À Paris, deux hauts lieux se partagent les spectacles de danse : l’Académie* royale de musique et les théâtres de la foire Saint-Laurent. Dans le premier (l’Opéra), la virtuosité règne. Hormis les tentatives de Marie Sallé (costume de ville et abandon du masque dans les Caractères de la danse en 1729), rien ne viendra rompre la monotonie de ces joutes saltatoires, et bientôt toutes les danses (courantes, forlanes, gavottes, tambourins, etc.) passent dans les suites instrumentales. Seul le menuet atteint un suprême degré de raffinement et jouit d’une faveur égale sur scène et dans les salons. Les spectacles de la foire Saint-Laurent sont tout autres. Danseurs, compositeurs et décorateurs y font leurs débuts, attirant de nombreux spectateurs. C’est ainsi que Noverre crée ses premières œuvres. Ami de Garrick, de Gluck et de Diderot, Noverre, à qui Angiolini contestait la paternité du ballet d’action, dédie ses Lettres sur la danse et sur les ballets (1760) au duc Charles Eugène de Wurtemberg, qui l’engage à Stuttgart. La Cour est fastueuse ; les spectacles grandioses ; les maîtres de ballet surtout français.

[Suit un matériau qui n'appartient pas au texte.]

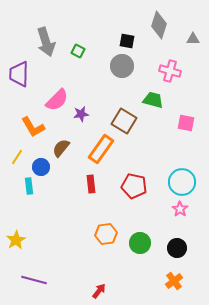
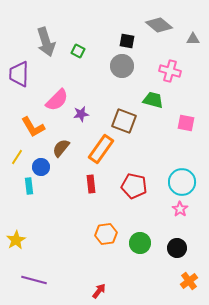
gray diamond: rotated 68 degrees counterclockwise
brown square: rotated 10 degrees counterclockwise
orange cross: moved 15 px right
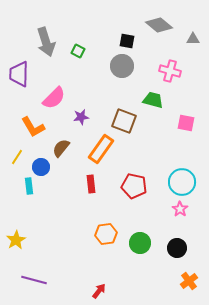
pink semicircle: moved 3 px left, 2 px up
purple star: moved 3 px down
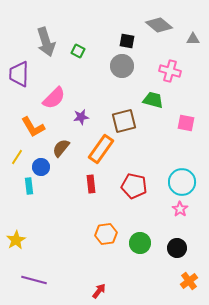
brown square: rotated 35 degrees counterclockwise
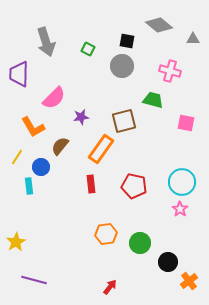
green square: moved 10 px right, 2 px up
brown semicircle: moved 1 px left, 2 px up
yellow star: moved 2 px down
black circle: moved 9 px left, 14 px down
red arrow: moved 11 px right, 4 px up
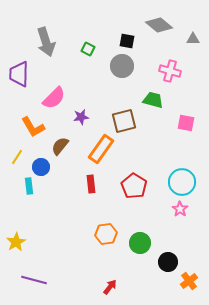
red pentagon: rotated 20 degrees clockwise
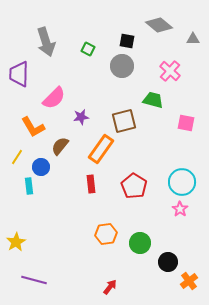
pink cross: rotated 25 degrees clockwise
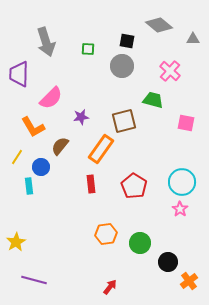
green square: rotated 24 degrees counterclockwise
pink semicircle: moved 3 px left
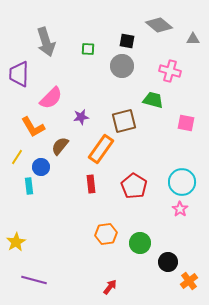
pink cross: rotated 25 degrees counterclockwise
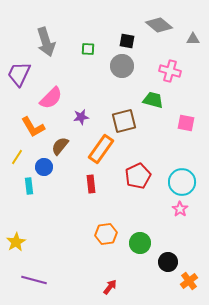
purple trapezoid: rotated 24 degrees clockwise
blue circle: moved 3 px right
red pentagon: moved 4 px right, 10 px up; rotated 15 degrees clockwise
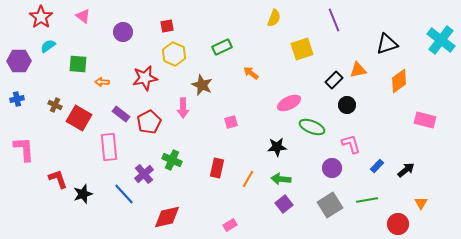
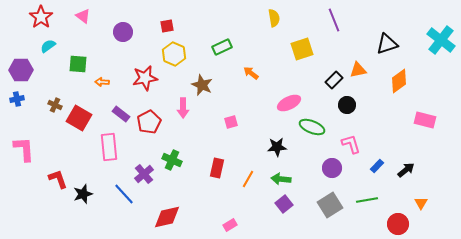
yellow semicircle at (274, 18): rotated 30 degrees counterclockwise
purple hexagon at (19, 61): moved 2 px right, 9 px down
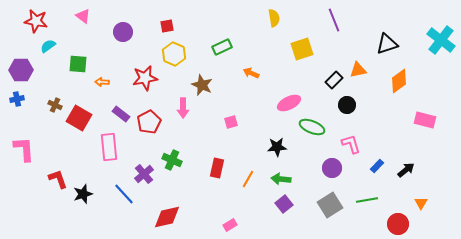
red star at (41, 17): moved 5 px left, 4 px down; rotated 25 degrees counterclockwise
orange arrow at (251, 73): rotated 14 degrees counterclockwise
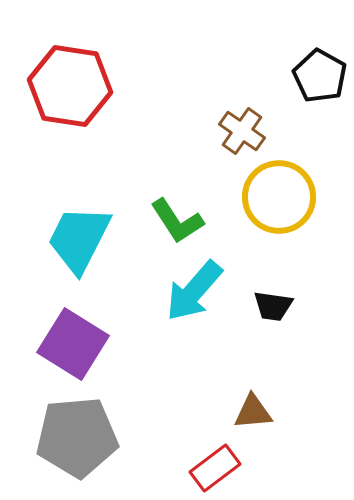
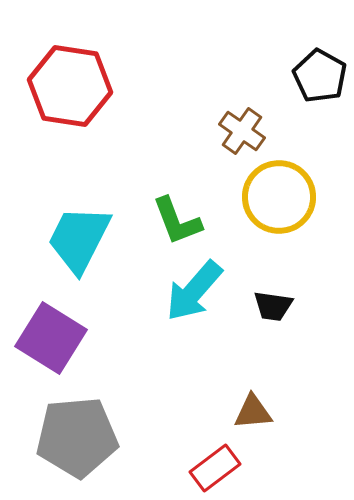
green L-shape: rotated 12 degrees clockwise
purple square: moved 22 px left, 6 px up
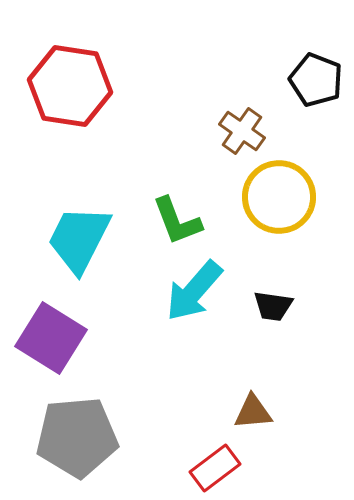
black pentagon: moved 4 px left, 4 px down; rotated 8 degrees counterclockwise
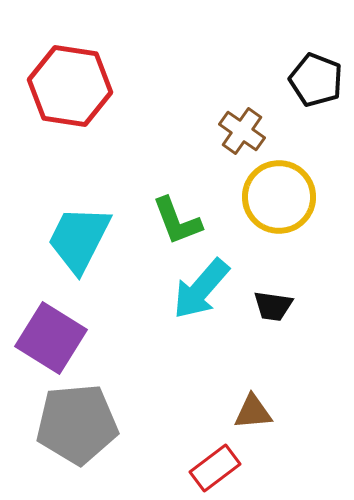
cyan arrow: moved 7 px right, 2 px up
gray pentagon: moved 13 px up
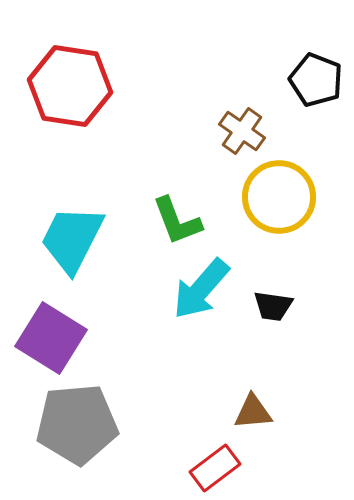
cyan trapezoid: moved 7 px left
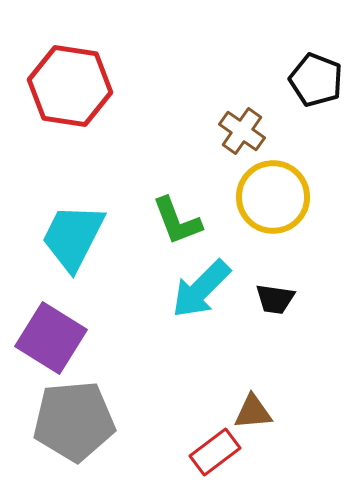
yellow circle: moved 6 px left
cyan trapezoid: moved 1 px right, 2 px up
cyan arrow: rotated 4 degrees clockwise
black trapezoid: moved 2 px right, 7 px up
gray pentagon: moved 3 px left, 3 px up
red rectangle: moved 16 px up
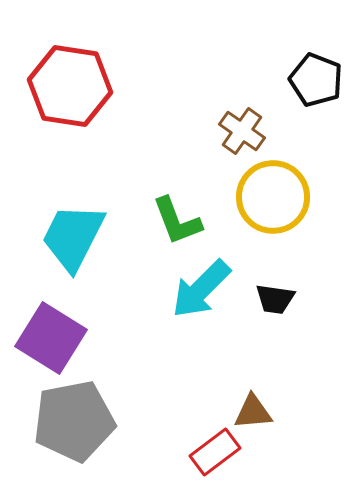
gray pentagon: rotated 6 degrees counterclockwise
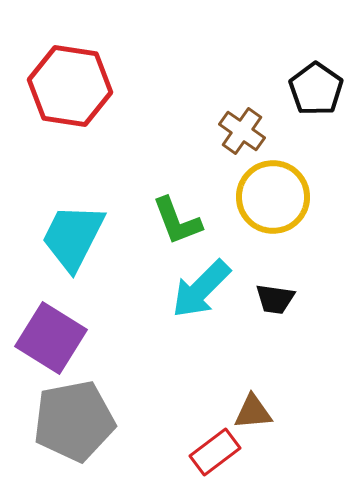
black pentagon: moved 9 px down; rotated 14 degrees clockwise
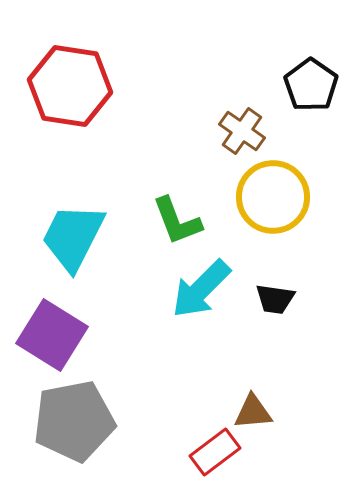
black pentagon: moved 5 px left, 4 px up
purple square: moved 1 px right, 3 px up
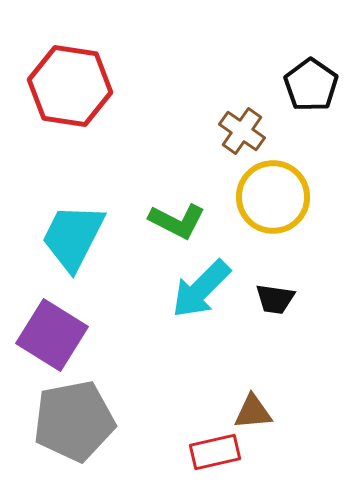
green L-shape: rotated 42 degrees counterclockwise
red rectangle: rotated 24 degrees clockwise
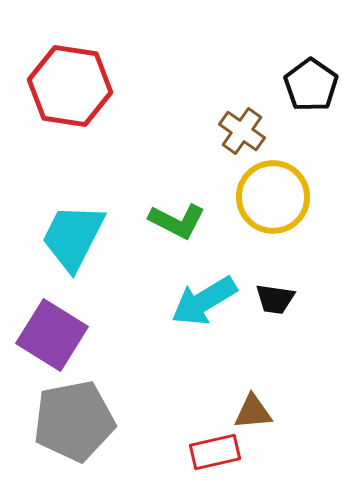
cyan arrow: moved 3 px right, 12 px down; rotated 14 degrees clockwise
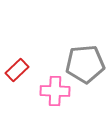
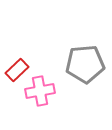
pink cross: moved 15 px left; rotated 12 degrees counterclockwise
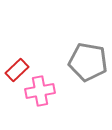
gray pentagon: moved 3 px right, 2 px up; rotated 15 degrees clockwise
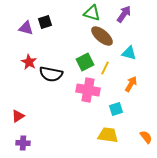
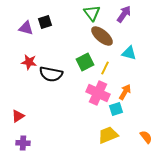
green triangle: rotated 36 degrees clockwise
red star: rotated 21 degrees counterclockwise
orange arrow: moved 6 px left, 8 px down
pink cross: moved 10 px right, 3 px down; rotated 15 degrees clockwise
yellow trapezoid: rotated 30 degrees counterclockwise
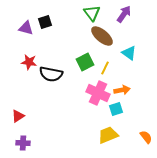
cyan triangle: rotated 21 degrees clockwise
orange arrow: moved 3 px left, 2 px up; rotated 49 degrees clockwise
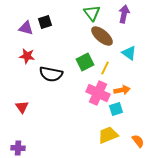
purple arrow: rotated 24 degrees counterclockwise
red star: moved 2 px left, 6 px up
red triangle: moved 4 px right, 9 px up; rotated 32 degrees counterclockwise
orange semicircle: moved 8 px left, 4 px down
purple cross: moved 5 px left, 5 px down
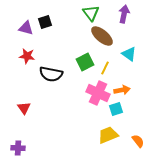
green triangle: moved 1 px left
cyan triangle: moved 1 px down
red triangle: moved 2 px right, 1 px down
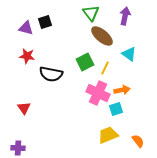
purple arrow: moved 1 px right, 2 px down
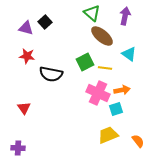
green triangle: moved 1 px right; rotated 12 degrees counterclockwise
black square: rotated 24 degrees counterclockwise
yellow line: rotated 72 degrees clockwise
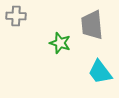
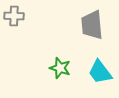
gray cross: moved 2 px left
green star: moved 25 px down
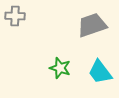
gray cross: moved 1 px right
gray trapezoid: rotated 76 degrees clockwise
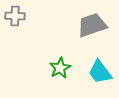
green star: rotated 25 degrees clockwise
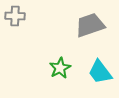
gray trapezoid: moved 2 px left
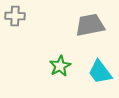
gray trapezoid: rotated 8 degrees clockwise
green star: moved 2 px up
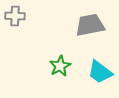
cyan trapezoid: rotated 16 degrees counterclockwise
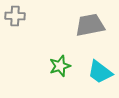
green star: rotated 10 degrees clockwise
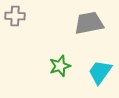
gray trapezoid: moved 1 px left, 2 px up
cyan trapezoid: rotated 88 degrees clockwise
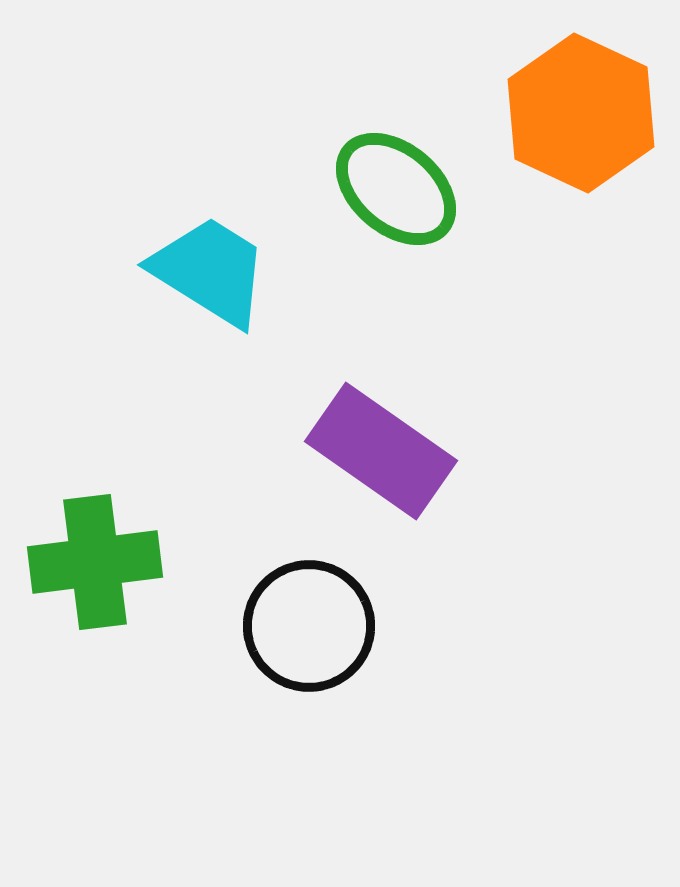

Le climat artistique est d’une étonnante qualité : musiciens et danseurs sont les meilleurs d’Europe, et Noverre travaille en étroite collaboration avec eux. Chaque année voit le retour de Gaétan Vestris*, qui, enthousiasmé, remonte à Paris en 1770 Médée et Jason, qu’avait créé Noverre à Stuttgart en 1763. Jean Dauberval (1742-1806) et Charles Le Picq (ou Lepicq) [1749-1806] sont parmi les principaux disciples de Noverre. Le Picq, après avoir dansé à l’Opéra de Paris et au King’s Theatre de Londres, implante le ballet d’action à Saint-Pétersbourg, où il travaille douze ans.